BEGIN Data supplied

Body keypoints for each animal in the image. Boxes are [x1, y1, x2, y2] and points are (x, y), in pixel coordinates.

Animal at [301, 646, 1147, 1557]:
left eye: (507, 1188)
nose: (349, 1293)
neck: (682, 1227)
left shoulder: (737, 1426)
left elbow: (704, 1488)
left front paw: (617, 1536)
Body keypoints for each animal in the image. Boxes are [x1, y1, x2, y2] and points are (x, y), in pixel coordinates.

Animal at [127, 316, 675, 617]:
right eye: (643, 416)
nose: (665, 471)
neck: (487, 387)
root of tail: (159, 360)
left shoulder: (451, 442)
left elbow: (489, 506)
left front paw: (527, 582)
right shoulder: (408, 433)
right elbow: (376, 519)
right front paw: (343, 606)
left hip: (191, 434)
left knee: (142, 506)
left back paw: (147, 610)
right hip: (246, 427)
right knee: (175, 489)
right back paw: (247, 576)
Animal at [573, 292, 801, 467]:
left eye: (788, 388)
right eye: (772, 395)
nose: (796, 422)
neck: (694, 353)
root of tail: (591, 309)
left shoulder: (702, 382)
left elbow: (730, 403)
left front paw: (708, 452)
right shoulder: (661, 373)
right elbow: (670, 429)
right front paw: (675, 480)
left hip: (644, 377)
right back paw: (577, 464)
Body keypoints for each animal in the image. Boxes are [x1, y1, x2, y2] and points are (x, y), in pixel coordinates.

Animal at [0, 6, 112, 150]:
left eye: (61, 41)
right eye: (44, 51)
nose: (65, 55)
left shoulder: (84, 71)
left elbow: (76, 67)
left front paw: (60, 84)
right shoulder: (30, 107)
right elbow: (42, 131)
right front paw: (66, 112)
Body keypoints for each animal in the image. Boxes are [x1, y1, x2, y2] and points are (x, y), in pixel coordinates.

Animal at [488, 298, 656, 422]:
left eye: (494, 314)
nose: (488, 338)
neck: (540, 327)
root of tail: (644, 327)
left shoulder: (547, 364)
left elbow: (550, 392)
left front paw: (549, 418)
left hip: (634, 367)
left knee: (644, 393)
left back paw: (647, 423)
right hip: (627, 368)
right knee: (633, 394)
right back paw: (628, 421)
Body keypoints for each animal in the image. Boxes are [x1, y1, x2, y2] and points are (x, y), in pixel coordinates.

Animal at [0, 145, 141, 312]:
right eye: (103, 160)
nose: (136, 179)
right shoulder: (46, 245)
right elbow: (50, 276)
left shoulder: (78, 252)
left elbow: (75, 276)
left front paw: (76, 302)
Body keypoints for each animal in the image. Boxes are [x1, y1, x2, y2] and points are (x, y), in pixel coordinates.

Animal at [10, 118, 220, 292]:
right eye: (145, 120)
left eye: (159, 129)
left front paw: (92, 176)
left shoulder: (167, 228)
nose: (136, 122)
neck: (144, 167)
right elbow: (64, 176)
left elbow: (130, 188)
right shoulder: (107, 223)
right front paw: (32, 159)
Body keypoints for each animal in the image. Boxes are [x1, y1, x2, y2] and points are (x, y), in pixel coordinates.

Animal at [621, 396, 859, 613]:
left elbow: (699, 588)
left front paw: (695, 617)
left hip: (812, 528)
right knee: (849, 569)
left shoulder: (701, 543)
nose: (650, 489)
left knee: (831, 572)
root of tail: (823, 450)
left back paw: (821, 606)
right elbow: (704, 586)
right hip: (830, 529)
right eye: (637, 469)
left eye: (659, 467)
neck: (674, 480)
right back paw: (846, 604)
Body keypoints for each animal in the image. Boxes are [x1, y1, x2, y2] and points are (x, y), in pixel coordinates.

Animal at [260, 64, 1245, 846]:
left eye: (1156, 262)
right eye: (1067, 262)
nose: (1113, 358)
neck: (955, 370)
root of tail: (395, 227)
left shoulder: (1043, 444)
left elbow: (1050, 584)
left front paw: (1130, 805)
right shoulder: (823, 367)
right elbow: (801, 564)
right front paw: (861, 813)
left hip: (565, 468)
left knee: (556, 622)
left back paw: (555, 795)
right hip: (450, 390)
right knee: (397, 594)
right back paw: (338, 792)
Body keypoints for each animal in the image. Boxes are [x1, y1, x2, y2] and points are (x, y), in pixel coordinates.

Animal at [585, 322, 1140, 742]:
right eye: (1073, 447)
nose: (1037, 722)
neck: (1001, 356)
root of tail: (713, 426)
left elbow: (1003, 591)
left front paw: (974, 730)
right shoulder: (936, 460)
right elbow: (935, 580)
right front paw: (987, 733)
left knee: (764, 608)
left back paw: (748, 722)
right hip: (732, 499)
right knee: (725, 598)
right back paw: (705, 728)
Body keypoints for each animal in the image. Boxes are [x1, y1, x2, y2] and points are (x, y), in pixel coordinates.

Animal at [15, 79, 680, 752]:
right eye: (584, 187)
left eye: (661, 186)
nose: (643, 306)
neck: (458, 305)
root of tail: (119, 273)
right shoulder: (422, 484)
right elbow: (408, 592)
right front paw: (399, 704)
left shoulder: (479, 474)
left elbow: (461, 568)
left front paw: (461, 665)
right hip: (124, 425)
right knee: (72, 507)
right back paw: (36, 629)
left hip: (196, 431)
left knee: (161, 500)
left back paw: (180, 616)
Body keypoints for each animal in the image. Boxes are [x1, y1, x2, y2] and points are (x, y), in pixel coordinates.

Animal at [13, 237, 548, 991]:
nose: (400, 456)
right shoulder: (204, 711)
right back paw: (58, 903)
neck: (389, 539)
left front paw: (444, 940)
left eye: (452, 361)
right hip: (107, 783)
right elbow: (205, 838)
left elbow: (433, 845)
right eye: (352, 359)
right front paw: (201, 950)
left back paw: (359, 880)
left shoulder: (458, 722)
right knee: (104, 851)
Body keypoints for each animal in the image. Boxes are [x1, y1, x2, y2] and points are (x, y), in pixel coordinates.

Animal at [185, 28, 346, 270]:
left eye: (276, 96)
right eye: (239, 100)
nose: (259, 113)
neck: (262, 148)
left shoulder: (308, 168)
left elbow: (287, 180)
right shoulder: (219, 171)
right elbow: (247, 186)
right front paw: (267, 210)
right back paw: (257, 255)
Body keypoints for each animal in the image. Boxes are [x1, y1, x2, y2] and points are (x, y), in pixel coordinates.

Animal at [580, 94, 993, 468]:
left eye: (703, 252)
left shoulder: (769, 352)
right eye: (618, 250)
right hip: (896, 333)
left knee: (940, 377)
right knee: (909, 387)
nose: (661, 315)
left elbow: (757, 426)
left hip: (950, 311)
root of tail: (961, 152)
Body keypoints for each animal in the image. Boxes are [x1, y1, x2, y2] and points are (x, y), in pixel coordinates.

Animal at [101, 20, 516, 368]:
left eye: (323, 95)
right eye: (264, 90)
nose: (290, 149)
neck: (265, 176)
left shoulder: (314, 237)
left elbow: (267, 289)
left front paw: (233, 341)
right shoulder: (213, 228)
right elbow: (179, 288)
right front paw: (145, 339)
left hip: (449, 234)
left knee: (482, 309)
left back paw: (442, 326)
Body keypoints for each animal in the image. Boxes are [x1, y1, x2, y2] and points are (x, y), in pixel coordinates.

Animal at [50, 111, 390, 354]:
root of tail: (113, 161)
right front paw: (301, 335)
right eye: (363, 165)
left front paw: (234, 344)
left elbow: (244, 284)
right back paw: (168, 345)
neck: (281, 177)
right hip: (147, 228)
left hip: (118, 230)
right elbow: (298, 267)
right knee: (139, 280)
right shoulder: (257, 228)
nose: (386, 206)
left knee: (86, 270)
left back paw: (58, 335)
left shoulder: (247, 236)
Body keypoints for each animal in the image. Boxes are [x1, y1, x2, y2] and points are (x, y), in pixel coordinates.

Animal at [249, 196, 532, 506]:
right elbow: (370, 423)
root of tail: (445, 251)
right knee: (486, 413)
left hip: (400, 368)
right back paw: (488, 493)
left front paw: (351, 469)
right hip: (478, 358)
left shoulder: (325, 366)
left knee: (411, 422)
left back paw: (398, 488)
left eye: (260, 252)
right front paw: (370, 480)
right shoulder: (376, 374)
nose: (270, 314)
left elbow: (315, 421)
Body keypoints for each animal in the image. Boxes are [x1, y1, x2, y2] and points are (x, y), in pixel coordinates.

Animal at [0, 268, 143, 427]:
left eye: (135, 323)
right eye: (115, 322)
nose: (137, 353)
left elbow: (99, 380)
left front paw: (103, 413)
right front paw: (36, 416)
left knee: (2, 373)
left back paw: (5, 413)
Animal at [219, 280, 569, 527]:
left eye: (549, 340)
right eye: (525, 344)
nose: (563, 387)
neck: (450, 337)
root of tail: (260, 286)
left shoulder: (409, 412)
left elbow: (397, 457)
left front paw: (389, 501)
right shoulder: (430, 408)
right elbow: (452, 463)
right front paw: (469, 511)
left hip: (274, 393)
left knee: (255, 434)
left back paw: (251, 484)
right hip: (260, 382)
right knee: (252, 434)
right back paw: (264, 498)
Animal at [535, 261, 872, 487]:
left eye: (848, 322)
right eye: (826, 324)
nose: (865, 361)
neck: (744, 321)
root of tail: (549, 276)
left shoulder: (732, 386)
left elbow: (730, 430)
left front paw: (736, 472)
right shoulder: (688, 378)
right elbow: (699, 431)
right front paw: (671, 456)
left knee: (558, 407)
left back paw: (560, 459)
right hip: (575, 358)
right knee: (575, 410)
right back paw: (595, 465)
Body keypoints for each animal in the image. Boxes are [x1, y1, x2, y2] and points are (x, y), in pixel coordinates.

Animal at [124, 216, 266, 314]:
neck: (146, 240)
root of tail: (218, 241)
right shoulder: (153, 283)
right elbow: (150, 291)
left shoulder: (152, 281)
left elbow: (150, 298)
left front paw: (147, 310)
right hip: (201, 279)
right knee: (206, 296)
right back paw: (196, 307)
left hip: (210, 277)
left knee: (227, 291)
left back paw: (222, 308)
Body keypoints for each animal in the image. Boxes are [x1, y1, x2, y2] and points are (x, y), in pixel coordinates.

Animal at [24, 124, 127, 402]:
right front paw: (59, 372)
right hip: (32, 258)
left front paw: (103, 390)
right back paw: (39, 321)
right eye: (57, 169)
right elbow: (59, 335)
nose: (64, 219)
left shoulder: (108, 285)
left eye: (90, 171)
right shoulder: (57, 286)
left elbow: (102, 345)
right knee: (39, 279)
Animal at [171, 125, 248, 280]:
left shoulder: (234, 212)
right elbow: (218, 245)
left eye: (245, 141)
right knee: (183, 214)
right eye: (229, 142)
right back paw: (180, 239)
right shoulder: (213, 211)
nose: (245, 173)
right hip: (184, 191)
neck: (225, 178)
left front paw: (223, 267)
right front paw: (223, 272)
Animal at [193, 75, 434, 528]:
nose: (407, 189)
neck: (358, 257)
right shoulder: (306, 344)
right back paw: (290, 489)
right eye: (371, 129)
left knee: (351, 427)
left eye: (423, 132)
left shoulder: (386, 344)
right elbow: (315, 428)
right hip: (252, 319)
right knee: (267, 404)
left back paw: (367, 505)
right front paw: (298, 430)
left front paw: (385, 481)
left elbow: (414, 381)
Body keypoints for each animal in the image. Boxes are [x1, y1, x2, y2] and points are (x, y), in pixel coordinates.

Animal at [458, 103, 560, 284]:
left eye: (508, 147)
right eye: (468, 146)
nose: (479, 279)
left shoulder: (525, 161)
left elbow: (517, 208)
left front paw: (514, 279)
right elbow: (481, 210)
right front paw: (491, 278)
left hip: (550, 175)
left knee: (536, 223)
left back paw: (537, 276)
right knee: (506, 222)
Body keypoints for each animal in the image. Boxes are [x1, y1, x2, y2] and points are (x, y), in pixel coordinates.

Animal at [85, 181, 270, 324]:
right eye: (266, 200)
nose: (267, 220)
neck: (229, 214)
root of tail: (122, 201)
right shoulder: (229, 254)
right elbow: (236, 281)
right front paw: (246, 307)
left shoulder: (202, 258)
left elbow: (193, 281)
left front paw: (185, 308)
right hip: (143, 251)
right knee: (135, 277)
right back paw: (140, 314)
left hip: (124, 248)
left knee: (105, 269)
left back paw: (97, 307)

END Data supplied

**Instructions to follow**
What is needed is an exact copy of the lines above, from the one containing "left hip: (210, 277)" through the one containing "left elbow: (414, 381)", with nothing added.

**Expected answer**
left hip: (210, 277)
left knee: (227, 291)
left back paw: (222, 308)
Body keypoints for each animal in the image. Boxes are [x1, y1, x2, y2] and points are (x, y), in pixel coordinates.

Animal at [24, 124, 127, 402]:
right front paw: (59, 372)
right hip: (32, 258)
left front paw: (103, 390)
right back paw: (39, 321)
right eye: (57, 169)
right elbow: (59, 335)
nose: (64, 219)
left shoulder: (108, 285)
left eye: (90, 171)
right shoulder: (57, 286)
left elbow: (102, 345)
right knee: (39, 279)
Animal at [171, 125, 248, 280]:
left shoulder: (234, 212)
right elbow: (218, 245)
left eye: (245, 141)
right knee: (183, 214)
right eye: (229, 142)
right back paw: (180, 239)
right shoulder: (213, 211)
nose: (245, 173)
right hip: (184, 191)
neck: (225, 178)
left front paw: (223, 267)
right front paw: (223, 272)
Animal at [193, 75, 434, 528]:
nose: (407, 189)
neck: (358, 257)
right shoulder: (306, 344)
right back paw: (290, 489)
right eye: (371, 129)
left knee: (351, 427)
left eye: (423, 132)
left shoulder: (386, 344)
right elbow: (315, 428)
right hip: (252, 319)
right knee: (267, 404)
left back paw: (367, 505)
right front paw: (298, 430)
left front paw: (385, 481)
left elbow: (414, 381)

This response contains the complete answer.